Guests can binge on the large salad bar that contains more than 100 items, as well as enjoy the wholesome down-home menu. Housed in a restored Mormon church, the Landmark also offers a taste of history with its large collection of historical photos.

Don't be surprised if the water faucet in the ladies restroom mysteriously comes on by itself, or if you feel a chill on your way to the downstairs dining room.

Staff and guests have also described hearing the voice of a little girl eerily singing. Upon examination, the room where the crooning was heard was mysteriously empty.

The general manager of the Landmark, Darren Ellis, reported that he has experienced motion problems in Heritage Hall when arming the alarm at the end of the night, even though the building was completely empty. Is the Landmark Restaurant haunted? Only you can decide.

The Stockyards, Arizona's Original Steakhouse resides on the site of the former Tovrea stockyards, an Arizona cattle empire at 5009 E. Washington St. in Phoenix.

Honoring Arizona's historic legacy, The Stockyards is reminiscent of the Old West, with its solid cherry-stained mahogany bar and wall murals depicting old time saloon scenes, tin ceiling and etched glass walls. Legend has it that voices can be heard around the restaurant even when the building is empty.

A former owner also described seeing the reflection of a lady in red in the barroom mirror, but when he turned around, she had mysteriously vanished.
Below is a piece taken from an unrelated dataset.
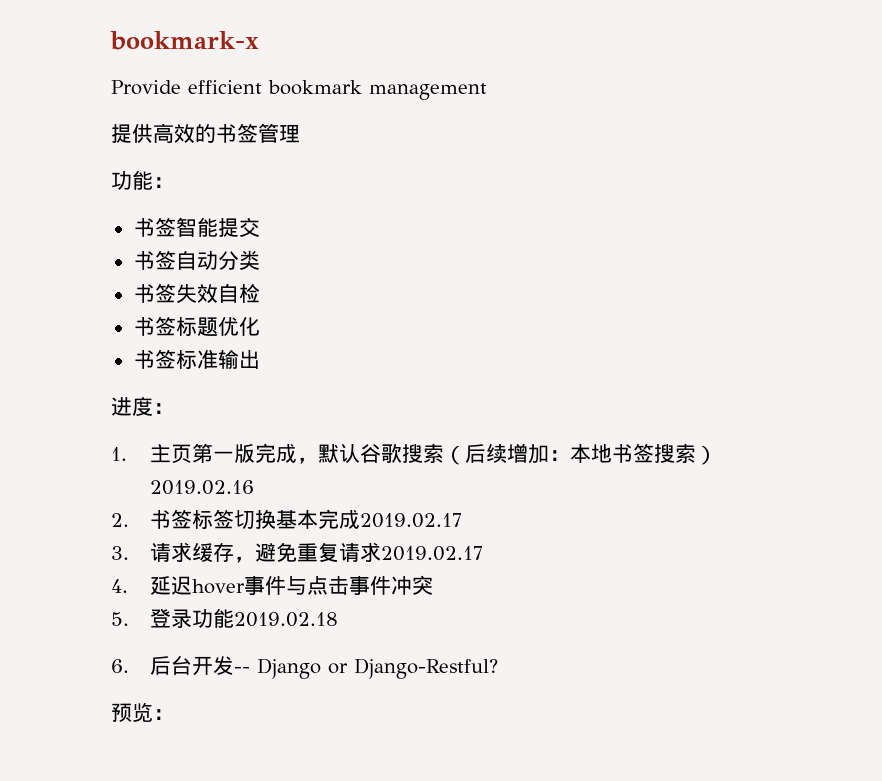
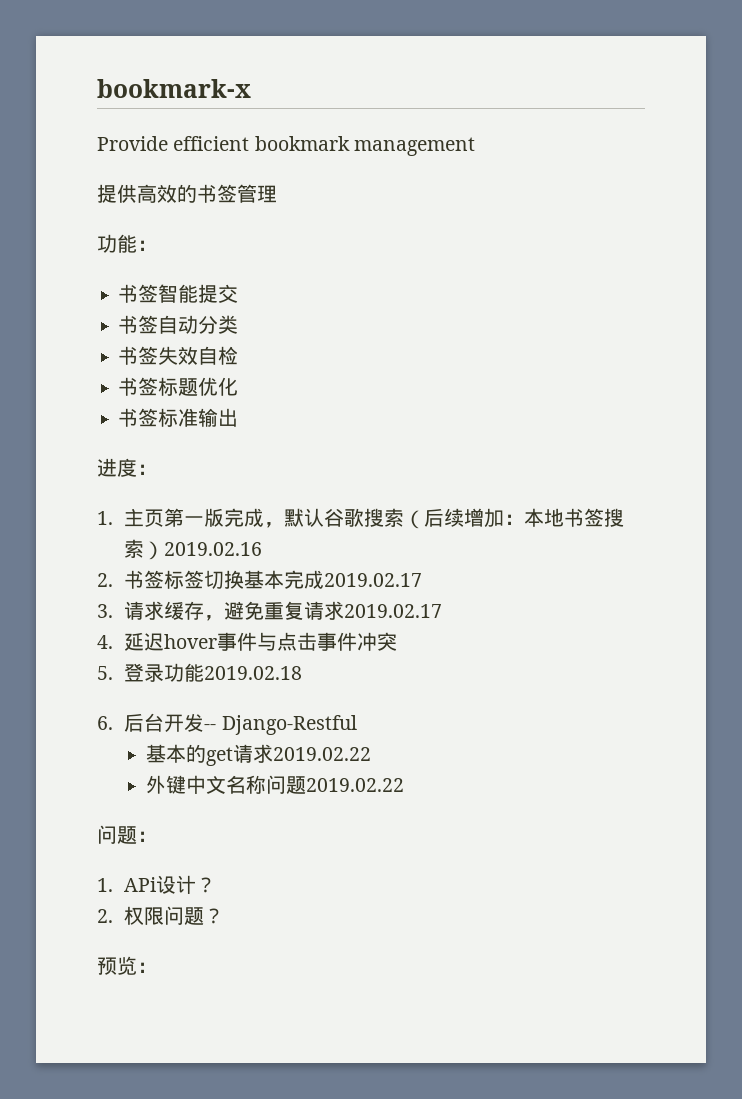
[257,658,499,679] Django or Django-Restful? -> [221,715,357,735] [145,744,371,766] [145,775,404,794] [97,825,157,844] [97,875,217,894] [97,906,225,925] Django-Restful // 基本的get请求2019.02.22 // 外键中文名称问题2019.02.22 // 问题： // 1. APi设计？ // 2.权限问题？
A local ghost hunters group reportedly found a high level of electromagnetic field (EMF) in the building, consistent with paranormal activity.

The current owner, Gary Lasko, prefers to focus on the fabulous food, fantastic Western art collection, and the historical significance of the restaurant.

If you go, be sure to request John Wayne's favorite booth. You might be able to channel the Duke while you are dining.

Known for its unique architecture that reflects several styles as the building was expanded over the years, Monti's La Casa Vieja, originally the home of Tempe's famous Hayden family, is a hacienda-style restaurant that offers guests a ghostly good time.

Staff and visitors have experienced uncanny happenings throughout the restaurant over the years, including flickering lights, children's voices around the fountain, cabinets opening on their own for no reason, and vanishing apparitions.

These strange phenomena have occurred so many times that Monti's in now the weekly meeting place of the West Coast Ghost and Paranormal Society.

Kim Hopkins, the assistant general manager of Monti's La Casa Vieja recently learned that Sallie Hayden, daughter of Carl Hayden, died at the tender age of 4, and was buried next to the fountain.

The fountain, which used to be in the courtyard, is now housed inside the restaurant, as the building was expanded around it.

Sallie's body was later exhumed and moved to a more peaceful resting place. Is it a coincidence that children's voices are heard in the fountain room, or is little Sallie Hayden a permanent resident?

If an eerie evening is not enough for you, consider spending the night, if you dare, at the Hotel San Carlos in downtown Phoenix.

This boutique hotel offers a rich history with its ornate chandeliers, antique furniture and vintage photographs lining the halls of the hotel.

Several famous guests have graced the Hotel San Carlos over the years, including Mae West, Marilyn Monroe and Clark Gable. One of the hotels most infamous guests reportedly never left.

Local lore maintains that a pretty blonde female by the name of Leone Jensen jumped off the roof of the seven-story hotel in 1928, heartbroken over a lost love.

Guests and staff have reported several sightings of Leone's spirit walking the corridors throughout the years. According to the hotel's general manager, Angela Hentz, the most sought after room is number 720, the chamber occupied by Leona on the night of her death.

The historical significance, interesting architecture, and tales of ghostly inhabitants make these Valley haunts worth the visit. Enjoy a spirited evening with your family and friends!